To begin with, have the various consequences of this policy really been examined? For instance, how people’s behavior is likely to change if such a law is passed. Will people use more cardboard, glass or other materials that turn out to have more of a negative environmental impact? Will people drink less water, leading to more health problems and higher health care costs? Will people feel increasingly harassed and controlled by a busy-body nanny government? I don’t think the politicians who may be contemplating yet another ban necessarily know the answer to these questions.
But these are not the most serious problems with bans on consensual human behavior. The most horrible and least appreciated aspect of such bans are the nature of the law itself. Whenever something becomes “The Law,” what it means is that government agents are authorized to use lethal force against people to make them obey.

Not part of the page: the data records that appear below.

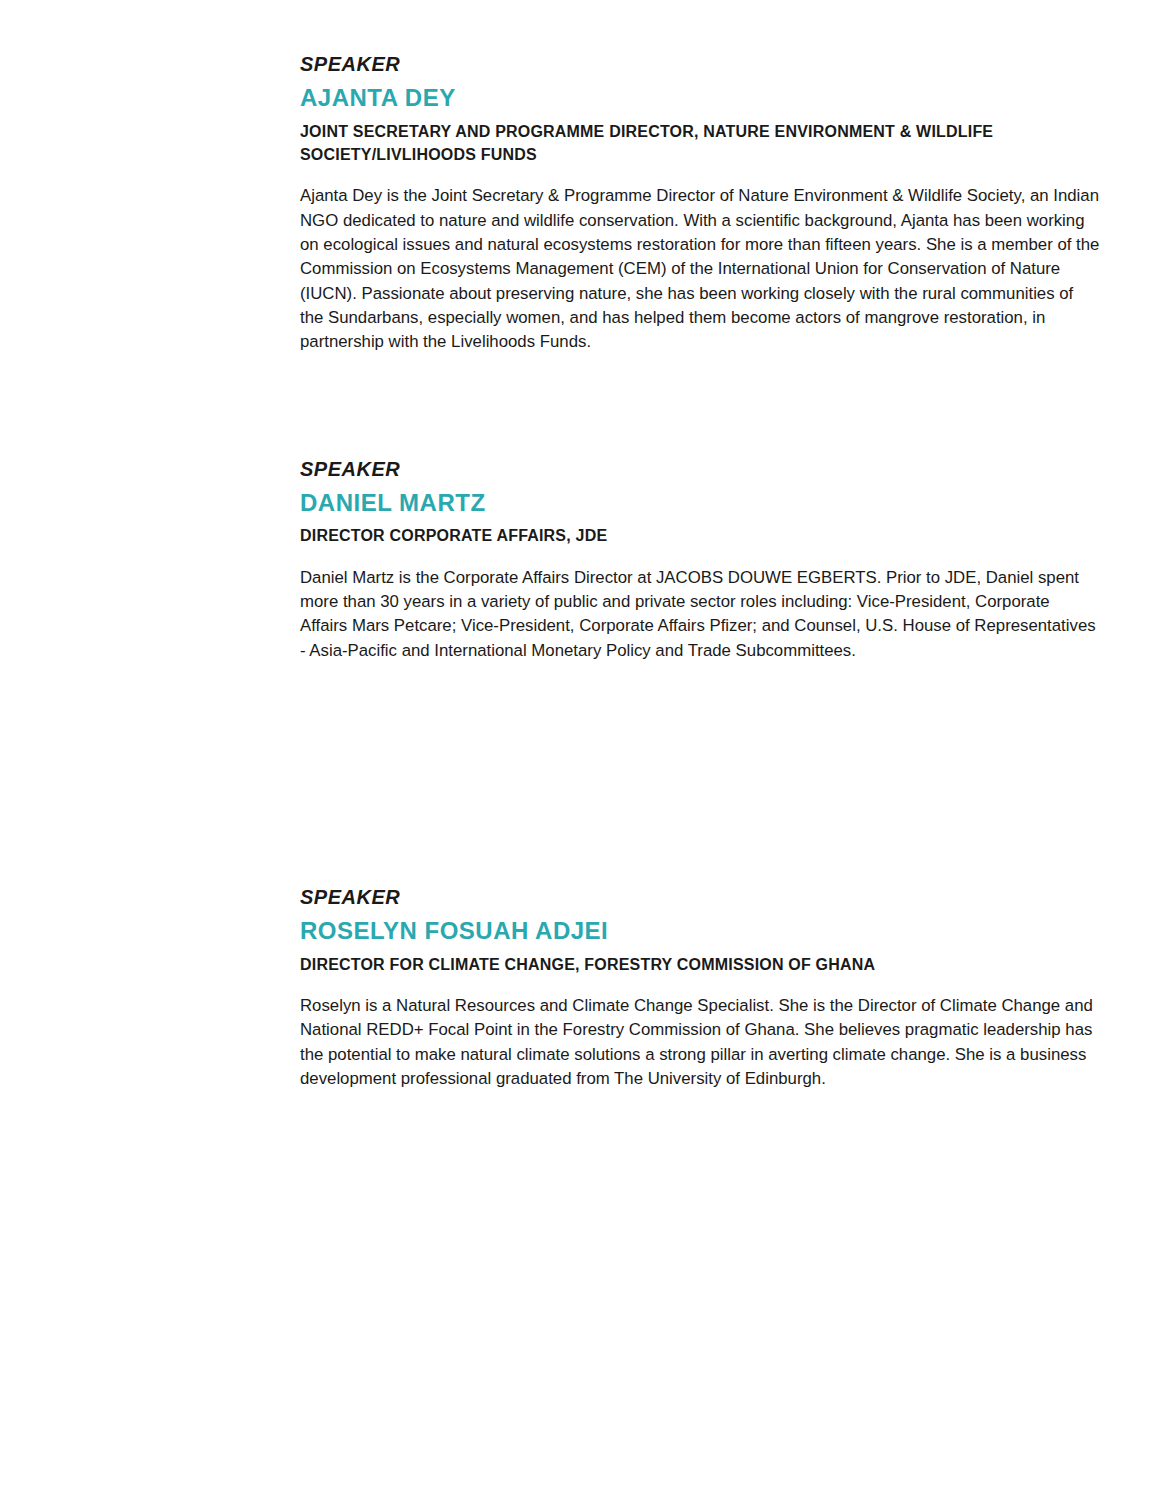SPEAKER
AJANTA DEY
Joint Secretary and Programme Director, Nature Environment & Wildlife Society/Livlihoods Funds
Ajanta Dey is the Joint Secretary & Programme Director of Nature Environment & Wildlife Society, an Indian NGO dedicated to nature and wildlife conservation. With a scientific background, Ajanta has been working on ecological issues and natural ecosystems restoration for more than fifteen years. She is a member of the Commission on Ecosystems Management (CEM) of the International Union for Conservation of Nature (IUCN). Passionate about preserving nature, she has been working closely with the rural communities of the Sundarbans, especially women, and has helped them become actors of mangrove restoration, in partnership with the Livelihoods Funds.
SPEAKER
DANIEL MARTZ
Director Corporate Affairs, JDE
Daniel Martz is the Corporate Affairs Director at JACOBS DOUWE EGBERTS. Prior to JDE, Daniel spent more than 30 years in a variety of public and private sector roles including: Vice-President, Corporate Affairs Mars Petcare; Vice-President, Corporate Affairs Pfizer; and Counsel, U.S. House of Representatives - Asia-Pacific and International Monetary Policy and Trade Subcommittees.
SPEAKER
ROSELYN FOSUAH ADJEI
Director for Climate Change, Forestry Commission of Ghana
Roselyn is a Natural Resources and Climate Change Specialist. She is the Director of Climate Change and National REDD+ Focal Point in the Forestry Commission of Ghana. She believes pragmatic leadership has the potential to make natural climate solutions a strong pillar in averting climate change. She is a business development professional graduated from The University of Edinburgh.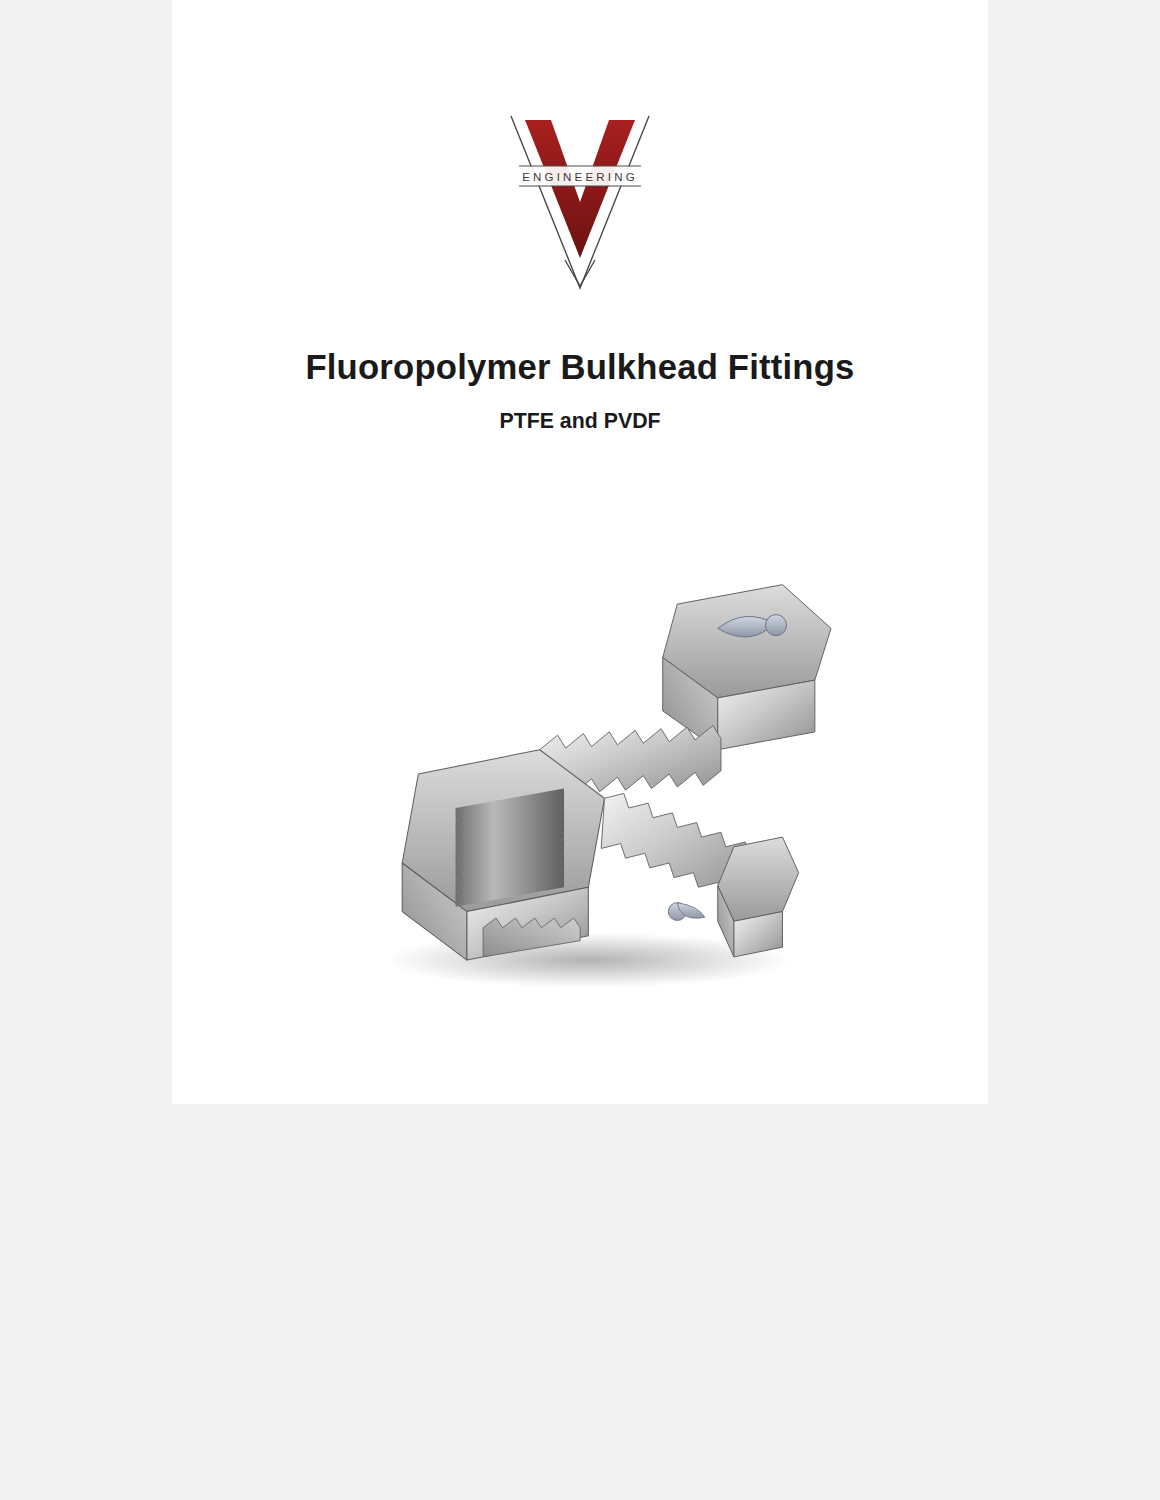ENGINEERING
Fluoropolymer Bulkhead Fittings
PTFE and PVDF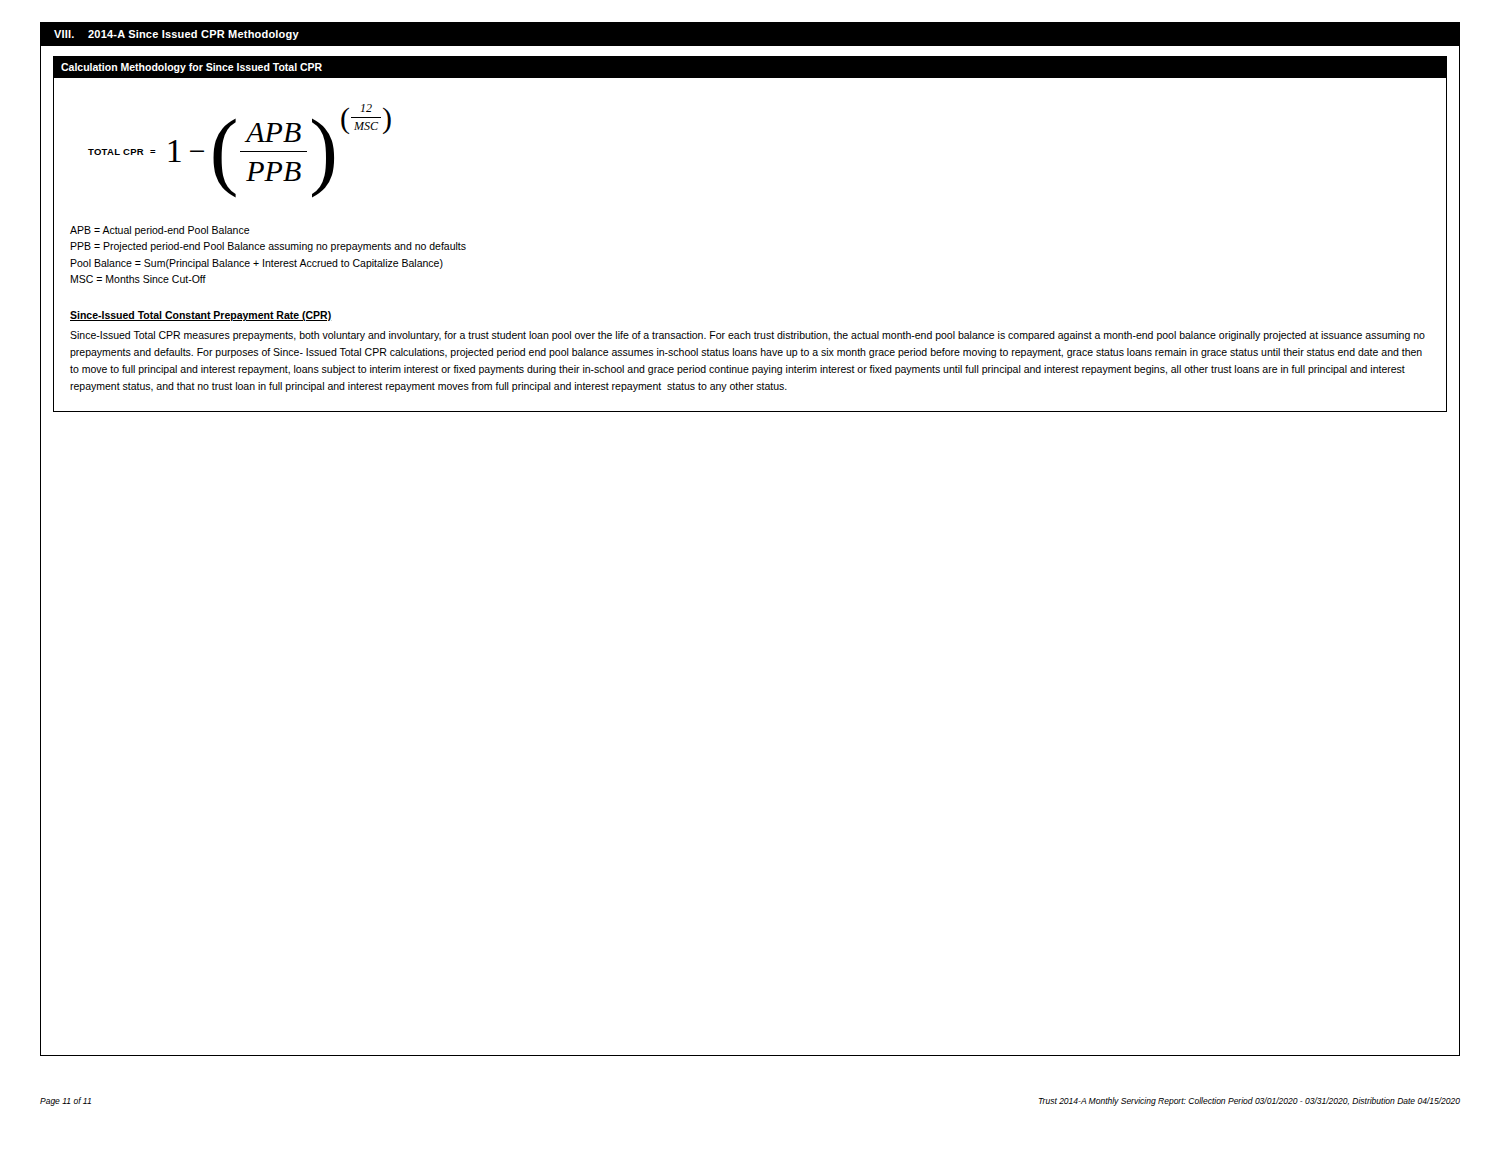VIII. 2014-A Since Issued CPR Methodology
Calculation Methodology for Since Issued Total CPR
TOTAL CPR =
1 − ( APB PPB ) ( 12 MSC )
APB = Actual period-end Pool Balance
PPB = Projected period-end Pool Balance assuming no prepayments and no defaults
Pool Balance = Sum(Principal Balance + Interest Accrued to Capitalize Balance)
MSC = Months Since Cut-Off
Since-Issued Total Constant Prepayment Rate (CPR)
Since-Issued Total CPR measures prepayments, both voluntary and involuntary, for a trust student loan pool over the life of a transaction. For each trust distribution, the actual month-end pool balance is compared against a month-end pool balance originally projected at issuance assuming no prepayments and defaults. For purposes of Since- Issued Total CPR calculations, projected period end pool balance assumes in-school status loans have up to a six month grace period before moving to repayment, grace status loans remain in grace status until their status end date and then to move to full principal and interest repayment, loans subject to interim interest or fixed payments during their in-school and grace period continue paying interim interest or fixed payments until full principal and interest repayment begins, all other trust loans are in full principal and interest repayment status, and that no trust loan in full principal and interest repayment moves from full principal and interest repayment status to any other status.
Page 11 of 11
Trust 2014-A Monthly Servicing Report: Collection Period 03/01/2020 - 03/31/2020, Distribution Date 04/15/2020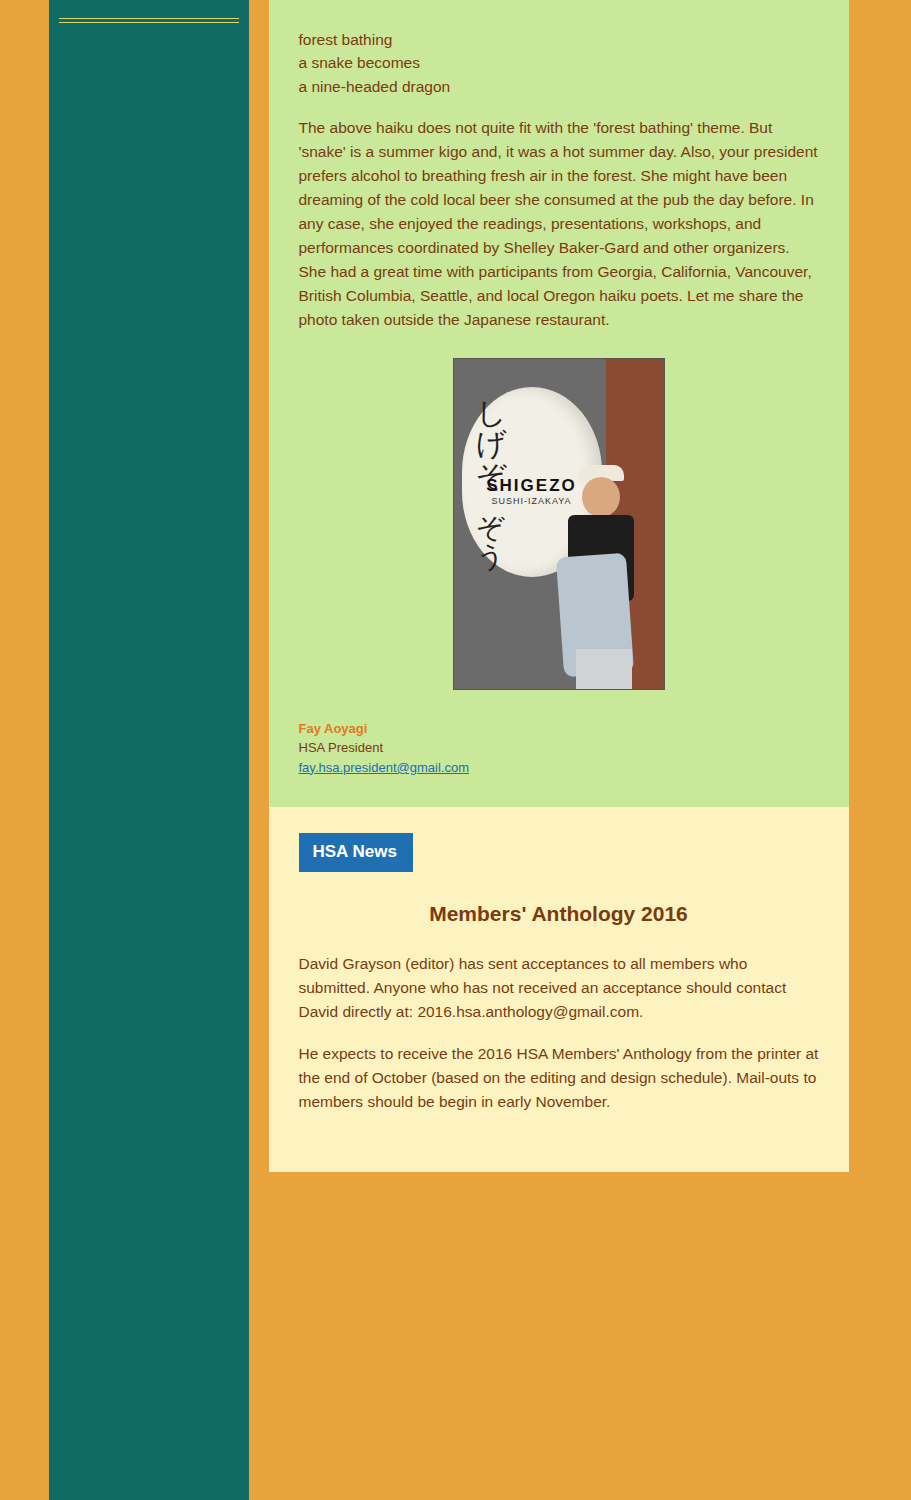forest bathing
a snake becomes
a nine-headed dragon
The above haiku does not quite fit with the 'forest bathing' theme. But 'snake' is a summer kigo and, it was a hot summer day. Also, your president prefers alcohol to breathing fresh air in the forest. She might have been dreaming of the cold local beer she consumed at the pub the day before. In any case, she enjoyed the readings, presentations, workshops, and performances coordinated by Shelley Baker-Gard and other organizers. She had a great time with participants from Georgia, California, Vancouver, British Columbia, Seattle, and local Oregon haiku poets. Let me share the photo taken outside the Japanese restaurant.
し
げ
ぞ
SHIGEZO
SUSHI-IZAKAYA
ぞ
う
Fay Aoyagi
HSA President
fay.hsa.president@gmail.com
HSA News
Members' Anthology 2016
David Grayson (editor) has sent acceptances to all members who submitted. Anyone who has not received an acceptance should contact David directly at: 2016.hsa.anthology@gmail.com.
He expects to receive the 2016 HSA Members' Anthology from the printer at the end of October (based on the editing and design schedule). Mail-outs to members should be begin in early November.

Is selling plastic water bottles so serious a crime that the city government should kill people over it? I don’t think so.
So let’s not make it a law. Better to rely on the power of persuasion, or give people tax breaks for not selling them, or lower taxes on other types of beverages, etc. Something noncoercive.
Libertarian Party of San Francisco
? National parks
I had the privilege of attending U.S. Rep. Nancy Pelosi’s annual New Year’s party, which was held this year at the Golden Gate Club at the Presidio.
I expected to see a moldy building with mushrooms growing on its roof. Instead, I was astonished at the tremendous progress that the Presidio Trust has made in turning around the old Army base.
The waterfront area, Crissy Field, is a masterpiece of natural dunes, landscaping and plant life. The rebuilt Doyle Drive, removing the unsightly elevated structure that had been there, opens up the Presidio to water vistas and more peace and quiet. Adaptive reuse has allowed historic buildings to be occupied by moderate-income renters, nonprofits, environmental organizations and a host of other groups proudly representing San Francisco values.
It is quite an achievement for a national park.
The Presidio isn’t a tourist trap. It isn’t the site of burned buildings, murders or burglaries. Piles of trash don’t line the streets. All thanks to the foresight of House Minority Leader Pelosi, Phil Burton and a host of other concerned citizens interested in preserving urban land for national parks.